Focus on eating more magnesium-rich foods such as dark chocolate (at least 75% cacao), dark leafy greens like spinach, nuts and seeds, and grains like quinoa.

5. Stick To A Schedule + Work Out Earlier In The Day

It might seem obvious by now, but I’ll reiterate: your circadian rhythm loves schedules. Specifically, it loves when you wake up and go to bed at roughly the same time every day. This is because your body easily becomes accustomed to the optimal time to release melatonin, as well as the optimal time to release hormones like cortisol, which wake you up. The more regular your sleep schedule, the more regulated your sleep cycles will become.

In addition to waking up and going to bed at (roughly) the same time, try to work out earlier in your day if possible. When we train (and especially during intense sessions), our body releases stress hormones like adrenaline and cortisol. Now, this is natural and a good thing in this scenario, as it helps fuel our performance; however, these hormones also promote alertness and wakefulness, which definitely interferes with sleep.

6. Try Sedative Herbs

Before you reach for pharmaceuticals to finally get some rest, try out a few herbs that have sedative effects.

Chamomile in particular has some awesome research behind it, showing that it significantly helps improve sleep quality through various compounds that relax your nervous system. You can try chamomile tea, or even take it in capsule form like I do below.

Two other choices that have similar effects are lemon balm and valerian root, both of which can be taken as a tea or in capsules.

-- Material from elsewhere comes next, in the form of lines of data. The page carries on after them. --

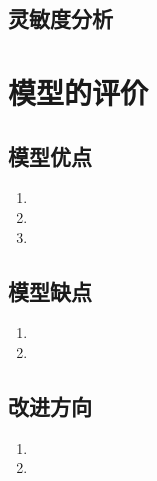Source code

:\documentclass[withoutpreface,bwprint]{cumcmthesis} %
\begin{document}
\subsection{灵敏度分析}


\section{模型的评价}
\subsection{模型优点}
\begin{enumerate}
    \item 
    \item 
    \item 
\end{enumerate}

\subsection{模型缺点}
\begin{enumerate}
    \item 
    \item 
\end{enumerate}

\subsection{改进方向}
\begin{enumerate}
    \item 
    \item 
\end{enumerate}


\end{document}
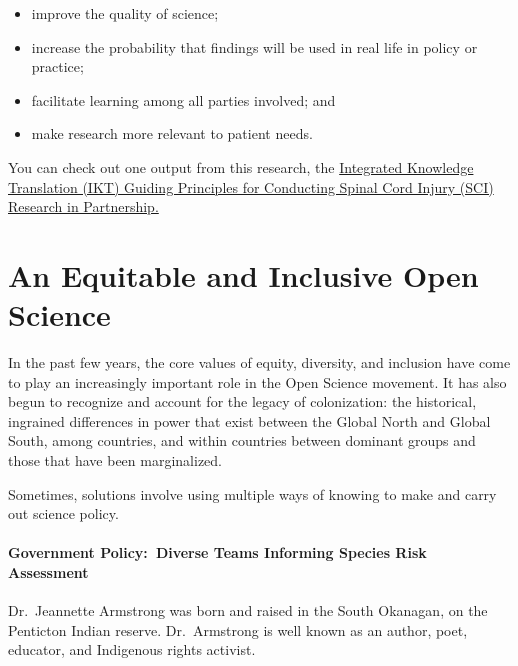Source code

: \documentclass[
]{book}
\providecommand{\tightlist}{%
  \setlength{\itemsep}{0pt}\setlength{\parskip}{0pt}}
\begin{document}
\begin{itemize}
\tightlist
\item
  improve the quality of science;
\item
  increase the probability that findings will be used in real life in policy or practice;
\item
  facilitate learning among all parties involved; and
\item
  make research more relevant to patient needs.
\end{itemize}

You can check out one output from this research, the \href{http://ok-ikt-2019.sites.olt.ubc.ca/files/2021/02/IKT_Guiding_Principles_Feb_2021_1.pdf}{Integrated Knowledge Translation (IKT) Guiding Principles for Conducting Spinal Cord Injury (SCI) Research in Partnership.}

\hypertarget{an-equitable-and-inclusive-open-science}{%
\section{An Equitable and Inclusive Open Science}\label{an-equitable-and-inclusive-open-science}}

In the past few years, the core values of equity, diversity, and inclusion have come to play an increasingly important role in the Open Science movement. It has also begun to recognize and account for the legacy of colonization: the historical, ingrained differences in power that exist between the Global North and Global South, among countries, and within countries between dominant groups and those that have been marginalized.

Sometimes, solutions involve using multiple ways of knowing to make and carry out science policy.

\hypertarget{government-policy-diverse-teams-informing-species-risk-assessment}{%
\paragraph*{Government Policy:~Diverse Teams Informing Species Risk Assessment}\label{government-policy-diverse-teams-informing-species-risk-assessment}}

Dr.~Jeannette Armstrong was born and raised in the South Okanagan, on the Penticton Indian reserve. Dr.~Armstrong is well known as an author, poet, educator, and Indigenous rights activist.
\end{document}
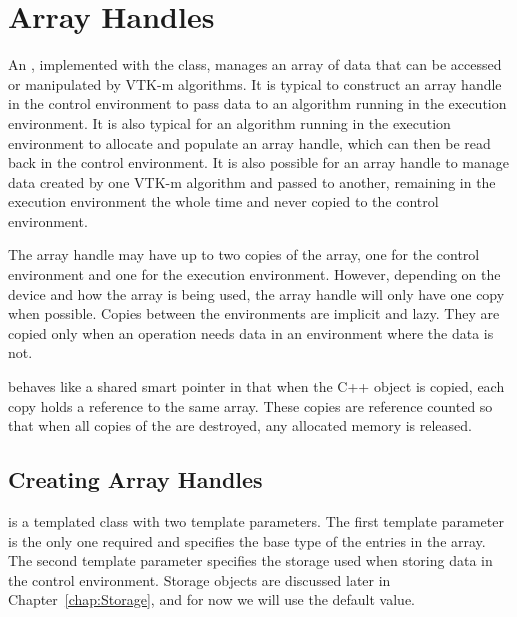 
\chapter{Array Handles}
\label{chap:ArrayHandle}


An , implemented with the 
class, manages an array of data that can be accessed or manipulated by VTK-m
algorithms. It is typical to construct an array handle in the control
environment to pass data to an algorithm running in the execution
environment. It is also typical for an algorithm running in the execution
environment to allocate and populate an array handle, which can then be
read back in the control environment. It is also possible for an array
handle to manage data created by one VTK-m algorithm and passed to another,
remaining in the execution environment the whole time and never copied to
the control environment.

\begin{didyouknow}
  The array handle may have up to two copies of the array, one for the
  control environment and one for the execution environment. However,
  depending on the device and how the array is being used, the array handle
  will only have one copy when possible. Copies between the environments
  are implicit and lazy. They are copied only when an operation needs data
  in an environment where the data is not.
\end{didyouknow}

 behaves like a shared smart pointer in that when the
C++ object is copied, each copy holds a reference to the same array. These
copies are reference counted so that when all copies of the
 are destroyed, any allocated memory is released.


\section{Creating Array Handles}

 is a templated class with two template parameters.
The first template parameter is the only one required and specifies the
base type of the entries in the array. The second template parameter
specifies the storage used when storing data in the control environment.
Storage objects are discussed later in Chapter~\ref{chap:Storage}, and for
now we will use the default value.

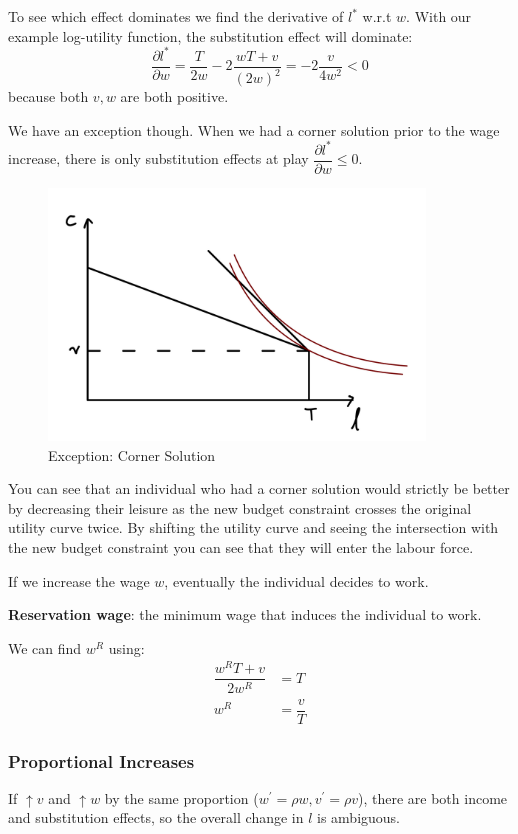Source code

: \documentclass[11pt]{article}
\begin{document}
\begin{example}
To see which effect dominates we find the derivative of $l^*$ w.r.t $w$. With our example log-utility function, the substitution effect will dominate:
    \[\dfrac{\partial l^*}{\partial w} = \dfrac{T}{2w} - 2\dfrac{wT+v}{(2w)^2}= -2\dfrac{v}{4w^2}<0\]
    because both $v,w$ are both positive.
\end{example}

We have an exception though. When we had a corner solution prior to the wage increase, there is only substitution effects at play $\dfrac{\partial l^*}{\partial w}\leq0$.

\begin{figure}[h]
    \centering
    \includegraphics[width=10cm]{photos/corner solution.jpeg}
    \caption{Exception: Corner Solution}
    \label{corner solution}
\end{figure}

You can see that an individual who had a corner solution would strictly be better by decreasing their leisure as the new budget constraint crosses the original utility curve twice. By shifting the utility curve and seeing the intersection with the new budget constraint you can see that they will enter the labour force.

If we increase the wage $w$, eventually the individual decides to work. 
\begin{definition}
\textbf{Reservation wage}: the minimum wage that induces the individual to work.

We can find $w^R$ using:
\begin{align*}
    \dfrac{w^R T + v}{2w^R} &= T \\
    w^R &= \dfrac{v}{T}
\end{align*}
\end{definition}

\subsubsection{Proportional Increases}
If $\uparrow v$ and $\uparrow w$ by the same proportion ($w^\prime = \rho w, v^\prime = \rho v$), there are both income and substitution effects, so the overall change in $l$ is ambiguous.
\end{document}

The great thing about these sedative herbs is that they not only help improve your sleep quality so that you sleep through the night, but they also help you fall asleep and help reduce stress, so you get a sort of one-two punch against sleeplessness.

I personally use Onnit New Mood, which contains a blend of the most powerful herbs and minerals for relaxation, such as valerian root, magnesium, chamomile, lemon balm, and more.

Try Onnit’s New Mood for FREE here >>>

To Recap

• Quality sleep is essential for maintaining energy levels and performance.
• Nutrients and herbs like magnesium and chamomile can help you fall asleep faster and sleep deeper
• Getting enough sun is important for regulating your circadian rhythms, which govern your sleep cycle
• Get rid of all light in your bedroom, as even the smallest amount can interfere with your sleep cycles
• Blue light from electronics can halt your melatonin production, which is essential for falling asleep.